Terror fills her blood. Frozen in fright she is unsure what to do as they walk slowly trying to close the gap between them.

"Are you… night security?" she asks with quavering authority, her words shock the stagnant silence only to reverberate and fall back into an unpleasant hush. When no response comes, fear sharpens her tone. "Who are you? Who are you?!"They are hauntingly synced, responding one after the another. Their chorus of replies is both chilling in their synchronicity and potent in their message.

"We are timeless."

"Time itself."

"The digital ghost in every machine."

"Devils."

"We control the events of the world."

"Orchestrating global events for generations."
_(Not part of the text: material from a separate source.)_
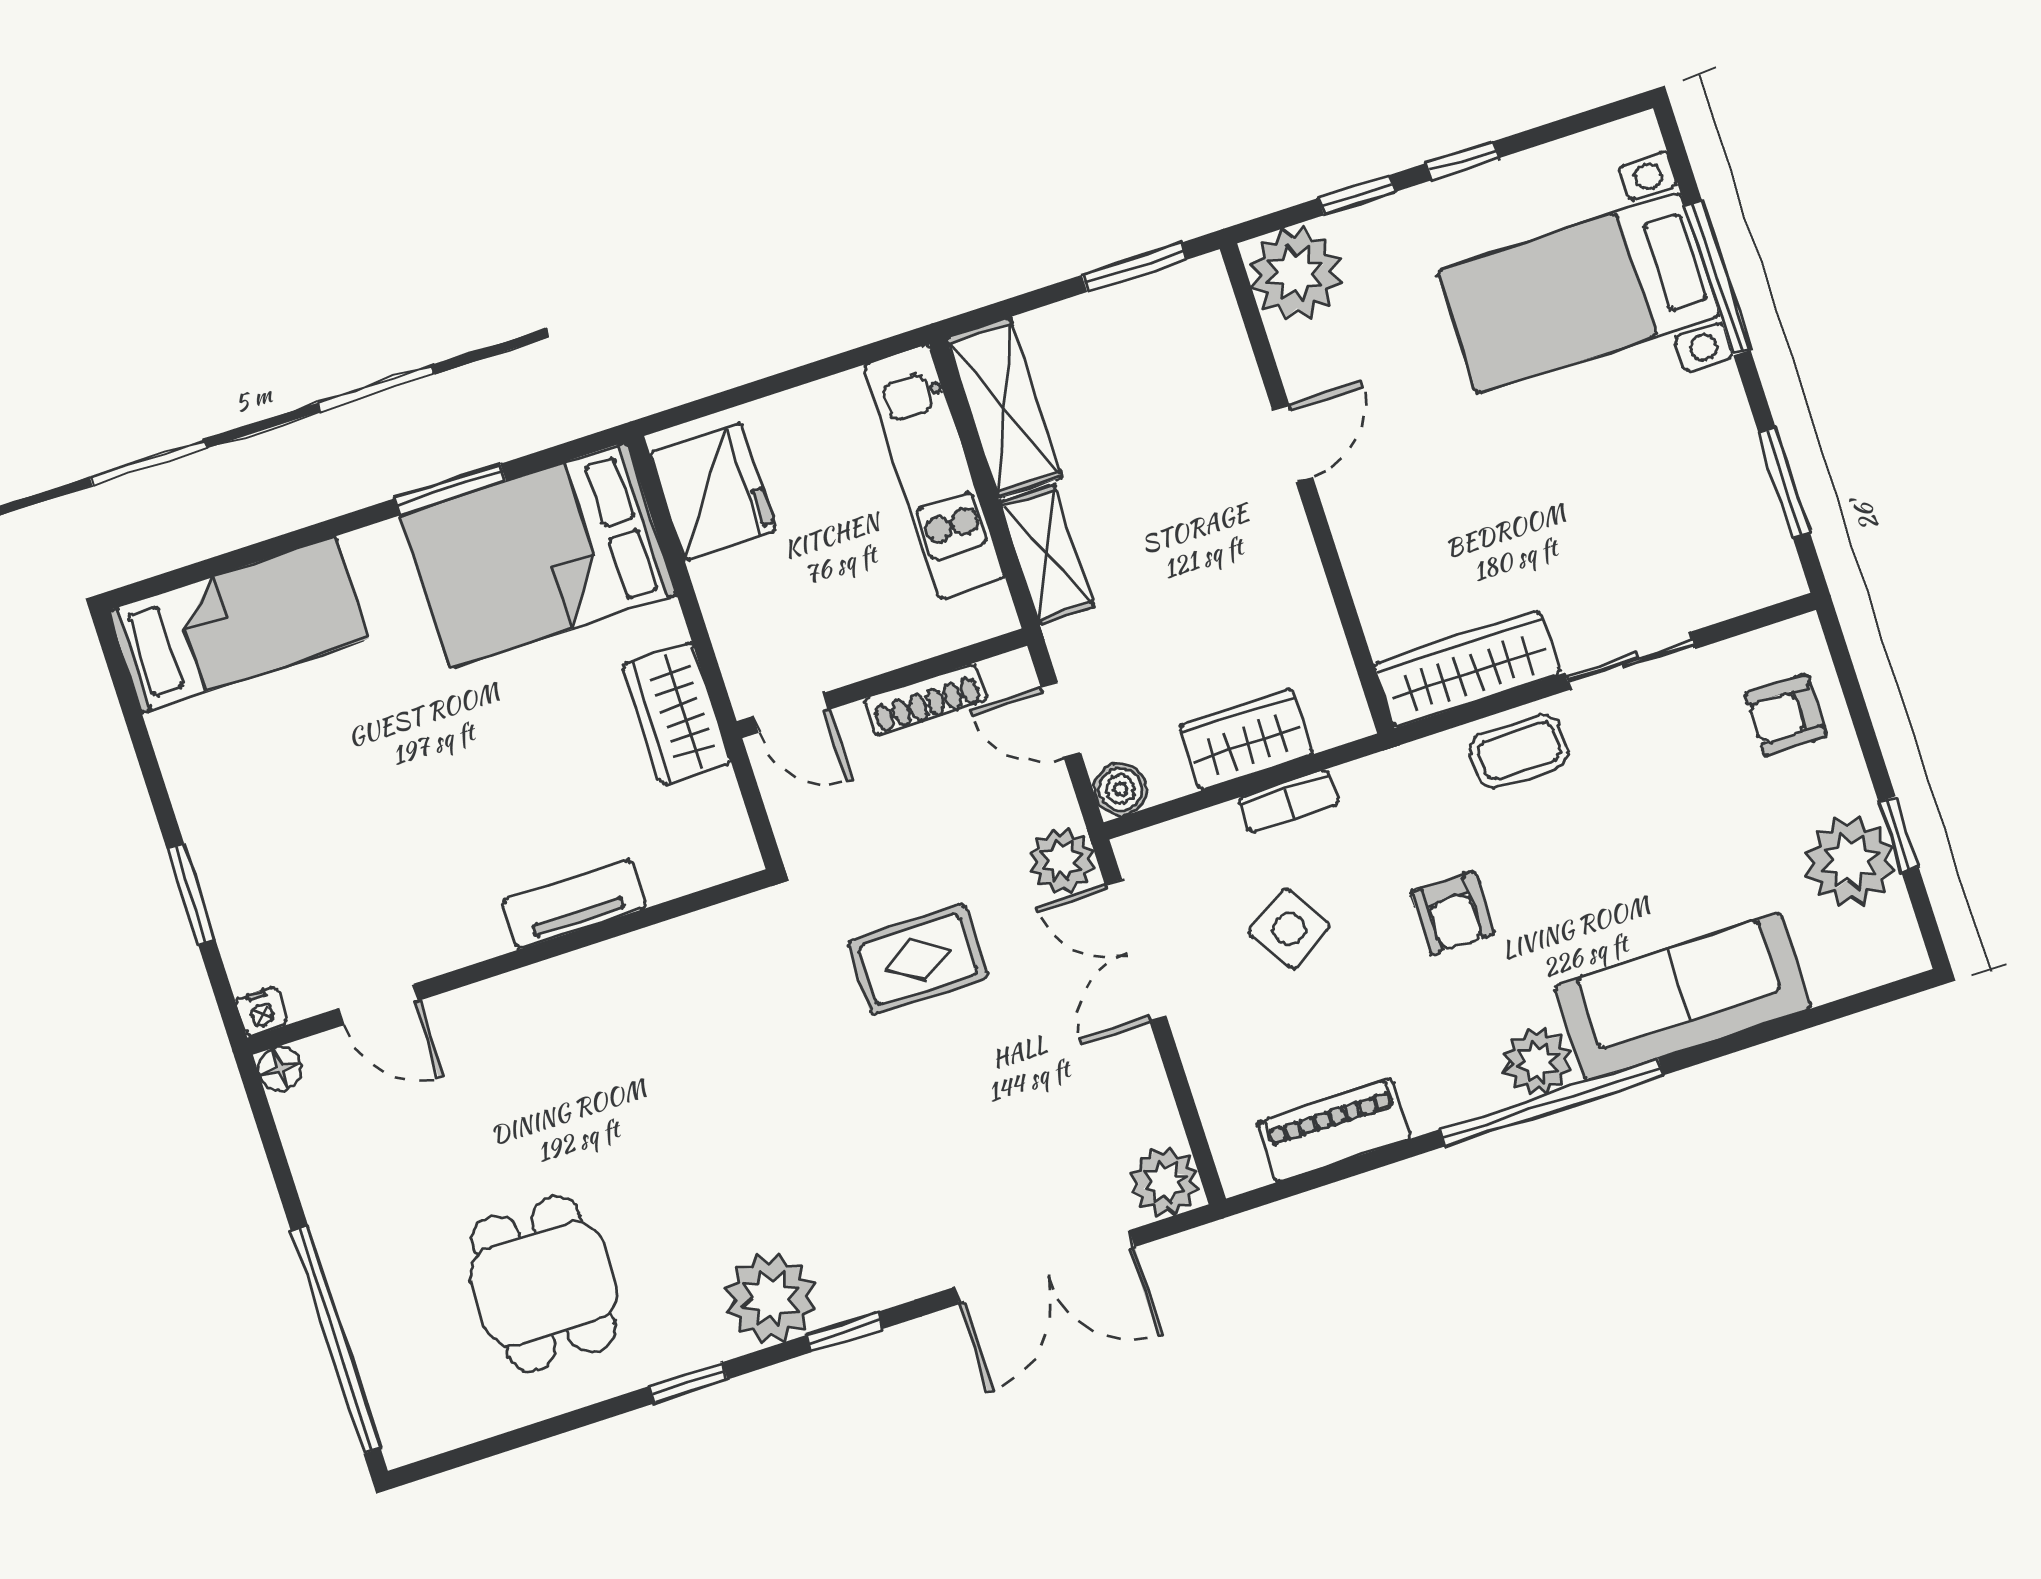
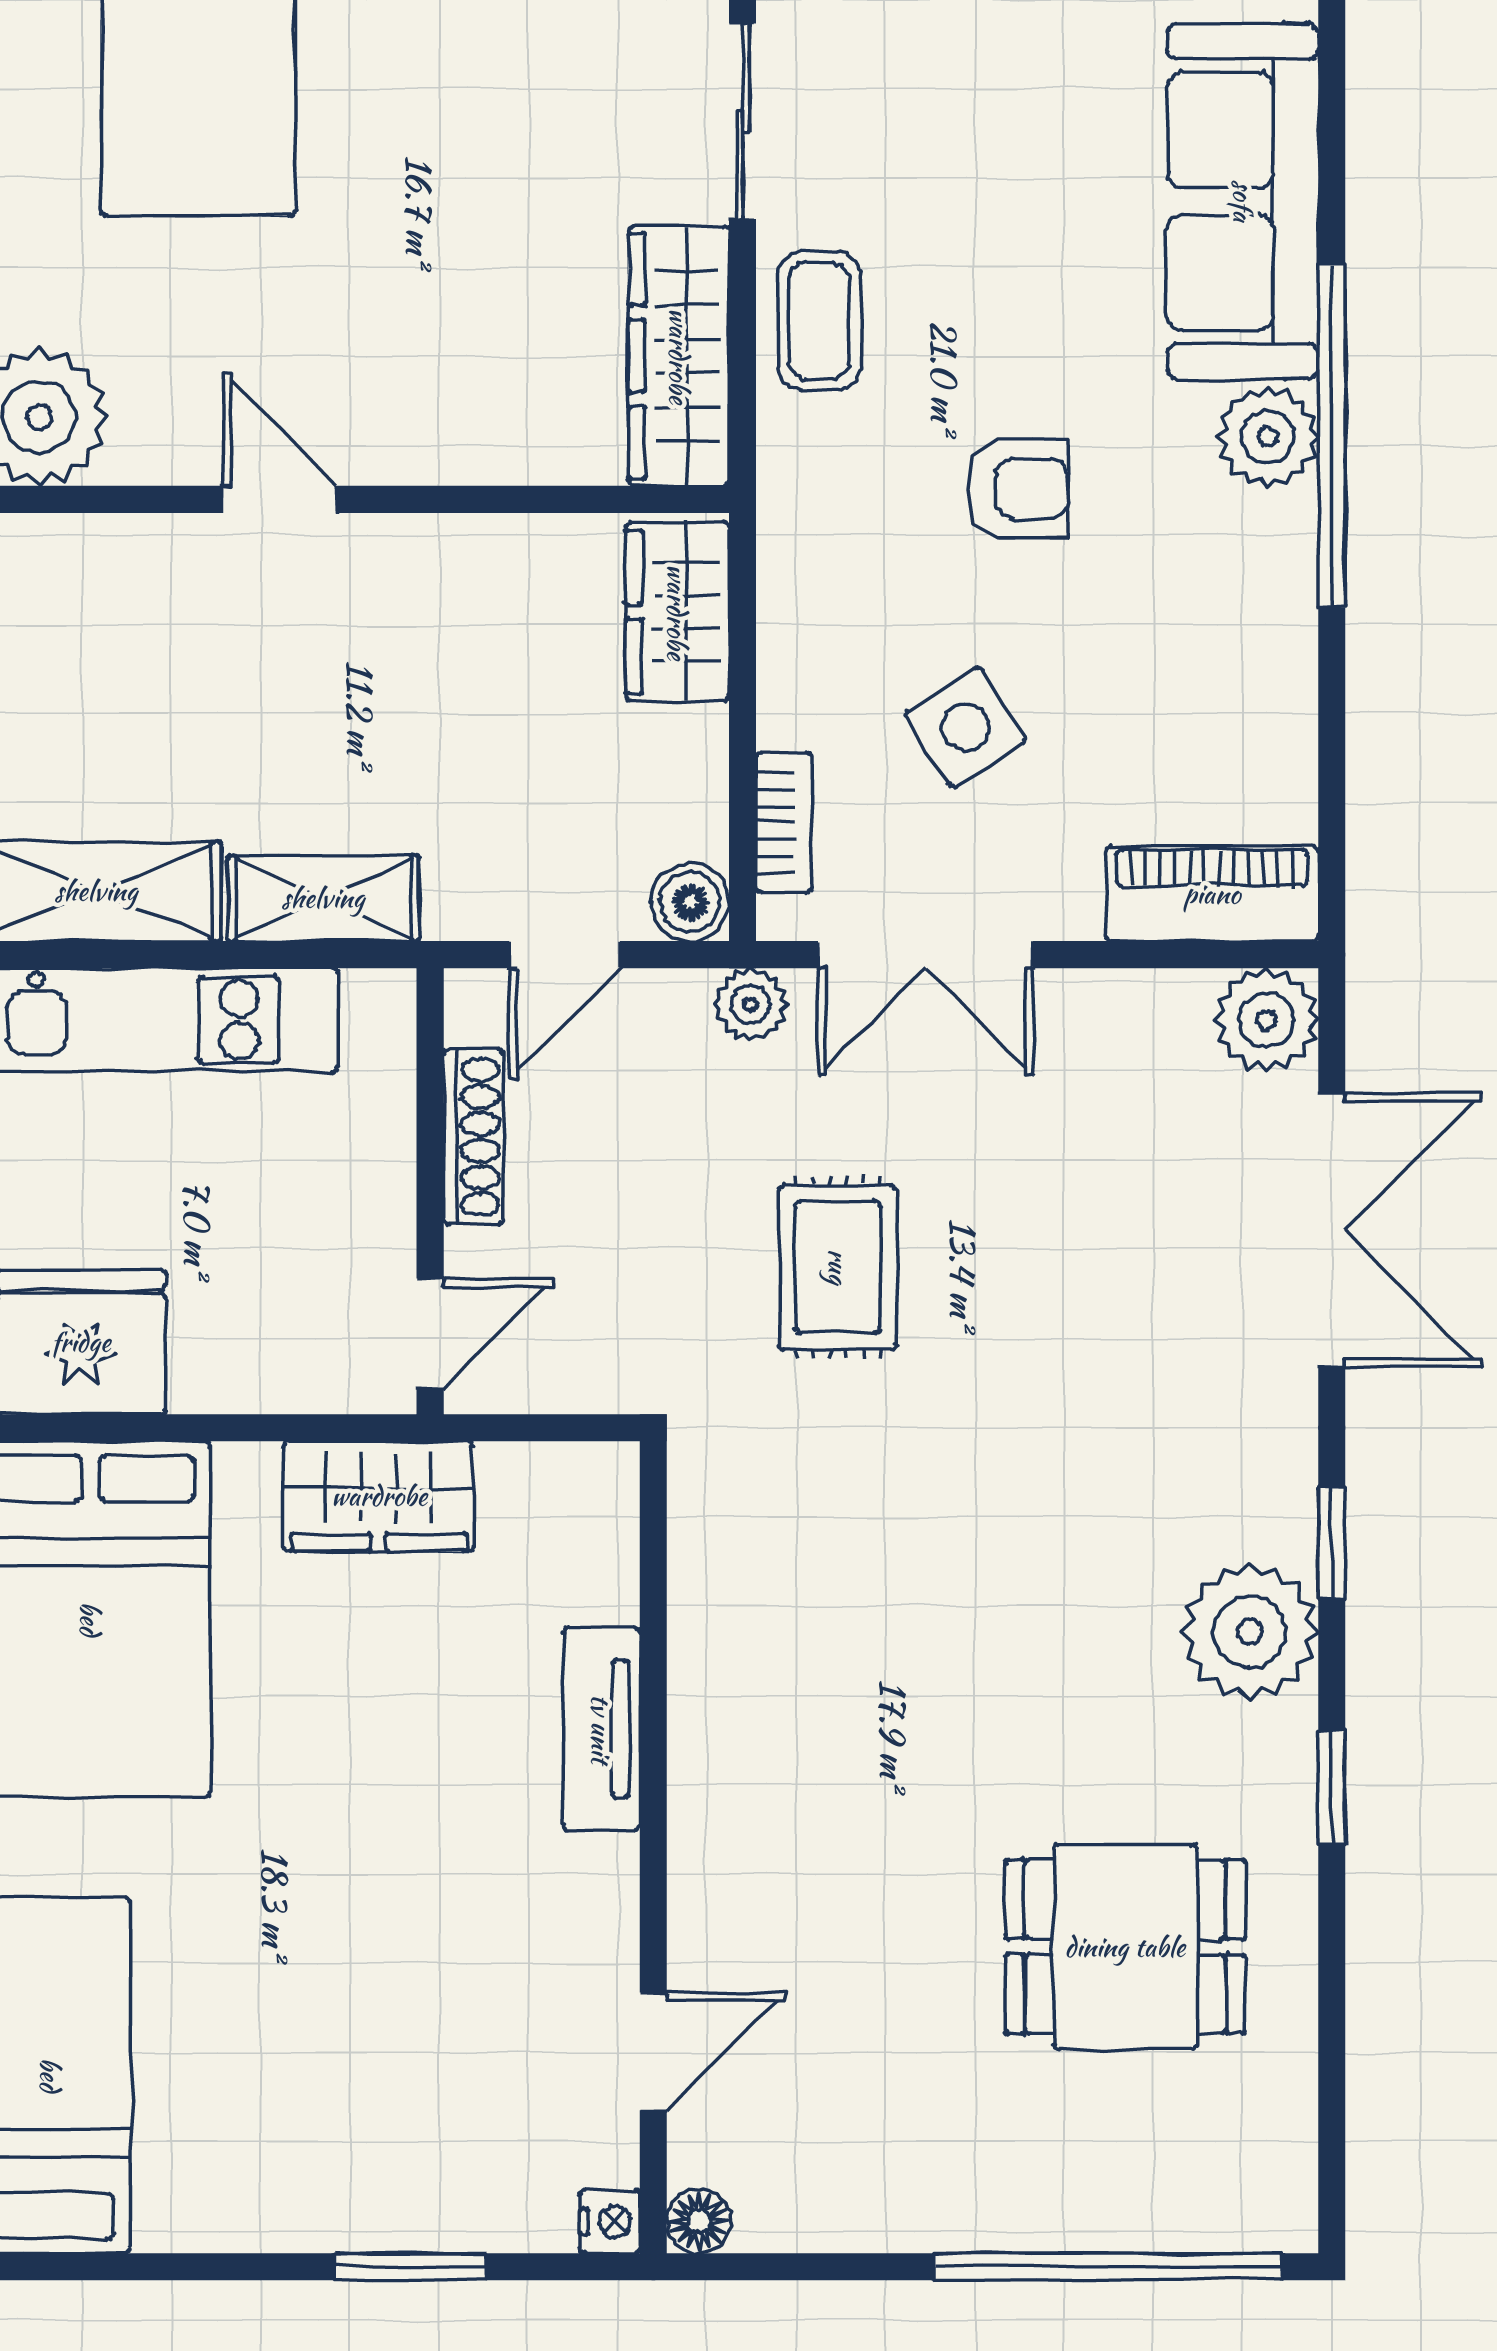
wardrobe: (1246, 740) -> (677, 612), moved
bookcase: (1289, 801) -> (784, 822), moved
plant: (1062, 861) -> (751, 1004), width x0.73, depth x0.73
piano: (1334, 1130) -> (1212, 894), moved, turned 90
"Manipulating digital networks."

"We make the devices you depend on."

"We know… everything about you. What you are afraid of. You put everything about yourself in these glass houses for all to see. Where as we…"

"Are never seen."

"We are darkness."

"We are death."

Without a second thought, terror propels Frances into a desperate flight. Her heart hammers as she flees toward her car, only to find two more men lurking nearby. With the desperate swiftness of a hunted animal, she changes course, pivoting instinctively. She heads for the third-story elevator. Behind her, the dark dressed men glide as one relentless tide of darkness. Their silent steps create a surreal counterpoint to the pounding of Frances's desperate feet.